Is Werkkracht groot genoeg om dat allemaal op zich te kunnen nemen? “Klein of groot, het heeft beide voordelen. Die liggen voor de hand. Groot betekent meer slagkracht, klein meer flexibiliteit. Ik zie geen correlatie tussen de omvang van een participatiebedrijf en de prestaties. De grote verschillen zitten vooral in het hebben van een duidelijke visie, gemotiveerde medewerkers en in goed leiderschap.”

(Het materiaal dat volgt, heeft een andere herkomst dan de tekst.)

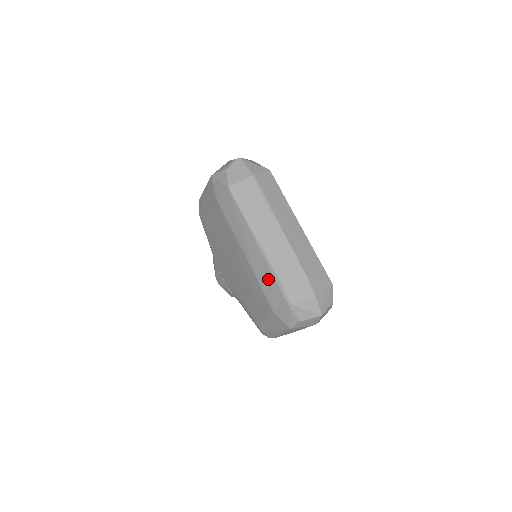
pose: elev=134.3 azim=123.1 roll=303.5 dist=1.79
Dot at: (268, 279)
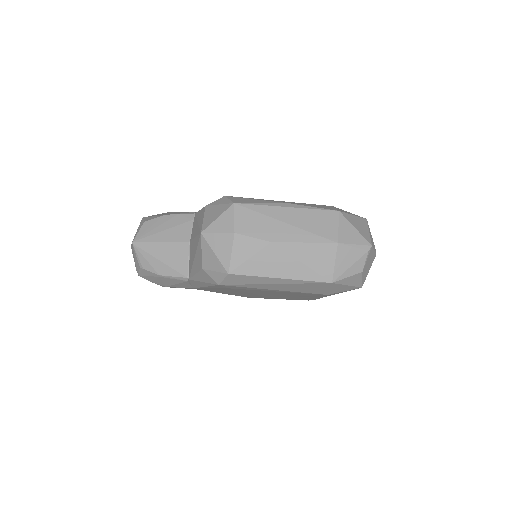
Dot at: occluded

Directeur Werkkracht Bor Veen

“Natuurlijk ben ik erg trots op het feit dat Werkkracht als ‘best practice’ genoemd wordt. Tegelijkertijd deel ik de nuancering die Martin Heekelaar ook altijd laat horen. Historie en de regionale context zijn allesbepalend voor wat je mogelijkheden zijn. Onze aanpak kun je niet zomaar kopiëren voor een andere regio. Bij de ontmanteling van Permar ontstond voor de gemeente Ede de mogelijkheid om het rigoureus over een andere boeg te gooien en Werkkracht de ruimte te geven de hele organisatie opnieuw in te richten. Dat blijkt een enorm voordeel te zijn geweest. En natuurlijk hebben we kennelijk ook de goede keuzes gemaakt en de juiste cultuur gerealiseerd om te blijven verbeteren. De nodige slagkracht in schaal organiseren we vooral in samenwerking binnen de regio; een andere pijler voor ons. Het beste van twee werelden dus.”

Martin Heekelaar

Van huis uit is Martin Heekelaar econoom. Na zijn studie aan Algemene Economie aan de Erasmus Universiteit Rotterdam werkte hij bij het Ministerie van Financiën en daarna bij Divosa, de belangenvereniging van sociale diensten. Sinds 2008 is hij Senior Managing Consultant bij Berenschot en gespecialiseerd in beleid, uitvoering en regionale samenwerking in het sociaal domein, waaronder de Partcipatiewet. Hij lichtte een groot aantal sociale diensten en sw-bedrijven door en adviseerde verschillende regio’s over de onderlinge samenwerking. In 2023 voerde hij ook in opdracht van de gemeente Ede de evaluatie uit van Werkkracht dat in opdracht van de gemeente de Participatiewet uitvoert.